There are other benefits of air exposure to the eggs, too. Warm air temperatures can speed up development, leading to faster hatching and higher survival. However, too much exposure to the sun and wind can dry the eggs out. In British Columbia, this is less of a concern as herring spawn during the cool, wet early spring when there are regular high tides. But it’s a delicate balance. 

Back in the Marna Lab on Quadra Island, Frommel and Lye raise the eggs and hatch herring larvae in homemade incubators they’ve fashioned out of pool noodles. They keep the eggs on one of three different air exposure cycles until they hatch—mimicking if the eggs ended up in the low, middle, or high intertidal zone. Both the eggs and fish larvae live in water with either ambient, medium, or high carbon dioxide conditions, with the highest level simulating the average global oceanic conditions predicted for 150 years in the future. Notably, levels close to this have already been recorded in the area surrounding Johnstone Strait and the Discovery Islands.

And changing ocean conditions matter to a tiny future herring. Developing embryos and larval fish rely on a yolk sack for energy, and some of this energy is used to regulate levels of carbon dioxide and oxygen. 

“In theory, [yolk sack] depletion happens quickly when they’re expending more energy,” says Frommel, noting that larvae raised in high carbon dioxide levels should be smaller and deplete their yolk sack faster, as less energy can be directed toward growth. She predicts that air exposure should counteract some of these effects.

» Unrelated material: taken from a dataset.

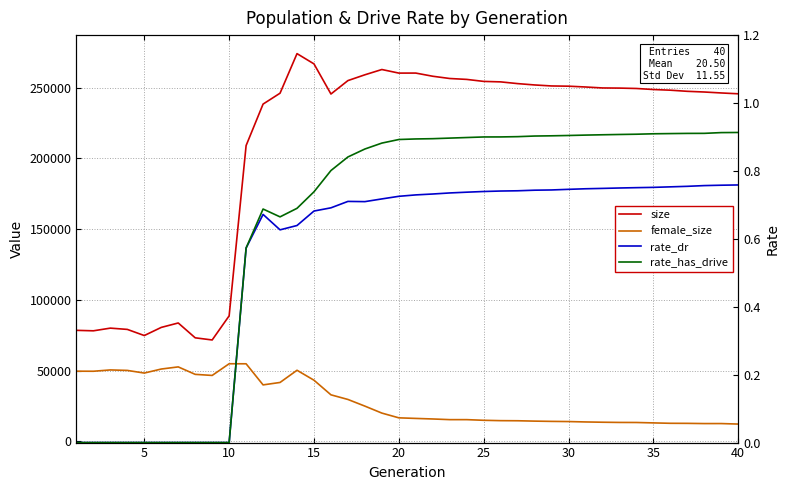

What are all the series names shown in the legend?

size, female_size, rate_dr, rate_has_drive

Throughout the experiment, Frommel and Lye track the baby herring’s rate of development, survival, and size at hatching, collecting each egg and herring from their tank and examining them under the microscope in a single drop of water. The researchers are amazed by what they see once the herring start to hatch.

“Under the microscope you see these incredible structures, colors, and behaviors,” says Frommel. “I was really surprised by seeing their behaviors right after they hatch. They have almost these attitudes. People don’t really think of fish larvae as having personalities but they already have complex behaviors.”

First photo: A tiny newly hatched herring larva is examined under a microscope. The yolk sac, attached to the body just behind the head, provides it with energy to grow and keep even levels of carbon dioxide and oxygen. Second photo: Each larva is closely examined for any abnormalities, which could be caused by being exposed to high levels of air or high levels of carbon dioxide in water. Photos by Andrea Frommel

It’s tricky to not get attached. “They’re really cute. They’re really fun to rear.”

The three-week-long experiment is a pilot study, and limited in scope due to COVID-19 restrictions. Frommel hopes to expand it next year to spend more time raising the baby herring past the larval stage, taking additional measurements, and sourcing herring from more than one location. If all goes well, she plans to be scouring media sources for the annual herring show once again next spring.